Albert van der Horst
Guest
Posts: n/a

 02-04-2008
In article <(E-Mail Removed)>,
Steven D'Aprano <(E-Mail Removed)> wrote:
>On Thu, 24 Jan 2008 13:34:56 +0000, Antoon Pardon wrote:
>
>> On 2008-01-21, Steven D'Aprano <(E-Mail Removed)>
>> wrote:
>>> On Sun, 20 Jan 2008 21:15:02 -0600, Albert Hopkins wrote:
>>>
>>> According to the IEEE-754 standard the usual trichotomy of "x is less
>>> than y, x is equal to y, or x is greater than y" has to be extended to
>>> include "x and y are unordered". Comparisons with NaNs are unordered,
>>> and so expressions like "x < nan" should signal an exception.

>>
>> That doesn't follow.
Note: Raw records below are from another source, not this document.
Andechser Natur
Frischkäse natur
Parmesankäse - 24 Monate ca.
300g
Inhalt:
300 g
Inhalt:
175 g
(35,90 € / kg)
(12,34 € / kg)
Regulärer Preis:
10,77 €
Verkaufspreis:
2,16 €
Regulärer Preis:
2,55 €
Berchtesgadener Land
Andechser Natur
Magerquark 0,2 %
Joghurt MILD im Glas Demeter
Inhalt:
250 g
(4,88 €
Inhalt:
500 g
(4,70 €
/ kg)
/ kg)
The problem is not that x < nan returns False
>> because that is correct since x isn't smaller than nan.

>
>Comparisons between things which are not comparable risk being terribly
>misleading, and depend very much on how you define "less than" and
>"greater than". If you insist that everything must have a boolean yes/no
>answer ("Does the colour red have a better chance of becoming President
>than a kick to the head?") then False is not an entirely unreasonable
>result to return.
>
>But if you consider that having "x is not smaller than y" be equivalent
>to "x is greater than or equal to y" is more important than forcing a
>boolean answer in the first place, then you need something to signal
>Undefined, and an exception is the right solution unless you have multi-
>valued logic system (True, False, Maybe, Undefined, ...)
>
>SANE (Standard Apple Numerics Environment) explicitly states that it
>signals an exception when doing ordered comparisons against NaNs because
>to return False would be misleading. Apple went on to use the same rule
>in their PowerPC Numerics. That's straight out of the Zen: Practicality
>Beats Purity.

This is the more so, keeping in mind that the original motivation for
Nan's is to avoid exceptions. In principle to keep algorithms clean,
you would like to have exceptions as soon as you divide by zero, or
overflow. This is extremely costly on high efficiency floating point
hardware, (you may have a pipeline stall to allow the point of
exception to be defined, even if the exception doesn't occur)
so IEEE allows to propagate the exception via Nan to occur at
a convenient time, e.g. when the output of a matrix multiplication
is inspected.

Comparisons mark the moment that a decision is made.
Now masking the problem, by taking an invalid hence arbitrary
decision based on an invalid result, is insane. The Nan is
forever gone, something not allowed by IEEE only in code that

[A case can be made however that min and max just propagate a
Nan and don't throw an exception, yet. ]

So python should throw. That is practicality *and* purity.

>--
>Steven

Groetjes Albert

--
--
Albert van der Horst, UTRECHT,THE NETHERLANDS
Economic growth -- like all pyramid schemes -- ultimately falters.